What is needed in Europe:

  • Immediate abolition of torture and ill-treatment

It must be recalled that the abolition of torture is not subject to progressive realization, but requires immediate realization. The abolition of coercion in mental health care must be prioritized, and a transformation must be made urgently to scale up supportive systems which ensure all fundamental human rights and freedoms on an equal basis with others. Only good, non-coercive practices should be legal in Europe.

  • Moratorium on forced treatments, institutionalization and guardianship

In light of the Council of Europe Member States’ human rights obligations under the UN CRPD, Council of Europe instruments should no longer be used as grounds for detention of persons with disabilities. Instead, a moratorium on forced admissions, on the use of seclusion and restraint, the administration of forced medication, forced interventions of all types and substitute decision-making must be instituted with due urgency.

  • Replace discriminatory laws, including ECHR 5.1.e, by UN CRPD-based legislation

The Council of Europe’s Draft Additional Protocol to the Oviedo Convention must be stopped. The sequence of harmful legislation allowing for coercion and institutionalization must be repealed.
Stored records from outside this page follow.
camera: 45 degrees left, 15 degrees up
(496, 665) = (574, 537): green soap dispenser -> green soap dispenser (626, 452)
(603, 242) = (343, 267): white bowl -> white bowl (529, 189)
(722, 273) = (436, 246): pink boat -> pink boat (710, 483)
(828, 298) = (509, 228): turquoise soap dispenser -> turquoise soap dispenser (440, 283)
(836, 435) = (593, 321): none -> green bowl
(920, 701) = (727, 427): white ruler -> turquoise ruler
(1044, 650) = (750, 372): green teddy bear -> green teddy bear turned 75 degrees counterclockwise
The UN Convention on the Rights of Persons with Disabilities should guide Europe to respect the human rights of persons with disabilities.

Coercion is not care.

Visit https://www.withdrawoviedo.info/join for campaign materials against the Council of Europe’s Draft Additional Protocol to the Oviedo Convention.
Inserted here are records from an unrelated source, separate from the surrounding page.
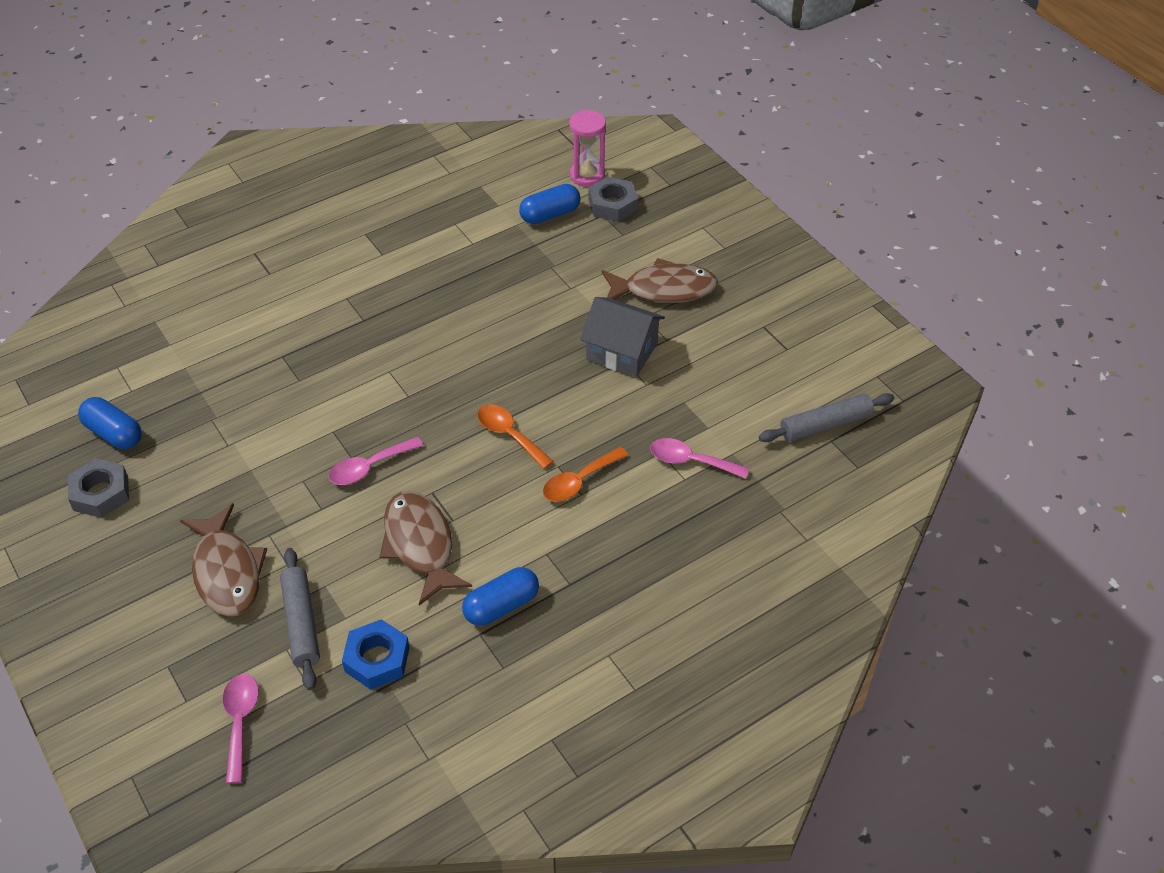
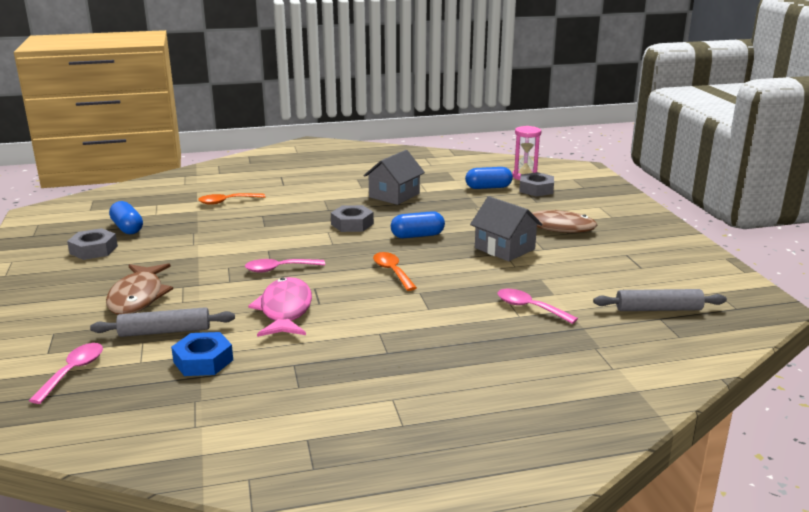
camera: 20 degrees right, 25 degrees down
(301, 623) = (165, 331): grey rolling pin -> grey rolling pin turned 75 degrees clockwise
(412, 346) = (352, 224): none -> grey nut
(420, 544) = (285, 310): brown fish -> pink fish
(435, 264) = (394, 195): none -> grey house
(501, 606) = (322, 353): blue capsule -> blue capsule (417, 236)
(579, 481) = (430, 302): orange spoon -> orange spoon (227, 202)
Attachment: Scope of MK Ultra

One 1955 MKUltra document, attached to the US Senate MKUltra Hearing in 1977, gives an indication of the size and range of the effort. It refers to the study of an assortment of mind-altering substances described as follows:

  1. Substances which will promote illogical thinking and impulsiveness to the point where the recipient would be discredited in public.
  2. Substances which increase the efficiency of mentation and perception.
  3. Materials which will prevent or counteract the intoxicating effect of alcohol.
  4. Materials which will promote the intoxicating effect of alcohol.
  5. Materials which will produce the signs and symptoms of recognized diseases in a reversible way so they may be used for malingering, etc.
  6. Materials which will render the induction of hypnosis easier or otherwise enhance its usefulness.
  7. Substances which will enhance the ability of individuals to withstand privation, torture, and coercion during interrogation and so-called “brain-washing”.
  8. Materials and physical methods which will produce amnesia for events preceding and during their use.
  9. Physical methods of producing shock and confusion over extended periods of time and capable of surreptitious use.
  10. Substances which produce physical disablement such as paralysis of the legs, acute anemia, etc.
  11. Substances which will produce “pure” euphoria with no subsequent let-down.
  12. Substances which alter personality structure in such a way the tendency of the recipient to become dependent upon another person is enhanced.
  13. A material which will cause mental confusion of such a type the individual under its influence will find it difficult to maintain a fabrication under questioning.
  14. Substances which will lower the ambition and general working efficiency of men when administered in undetectable amounts.
  15. Substances which promote weakness or distortion of the eyesight or hearing faculties, preferably without permanent effects.
  16. A knockout pill which can be surreptitiously administered in drinks, food, cigarettes, as an aerosol, etc., which will be safe to use, provide a maximum of amnesia, and be suitable for use by agent types on an ad hoc basis.
  17. A material which can be surreptitiously administered by the above routes and which in very small amounts will make it impossible for a person to perform physical activity.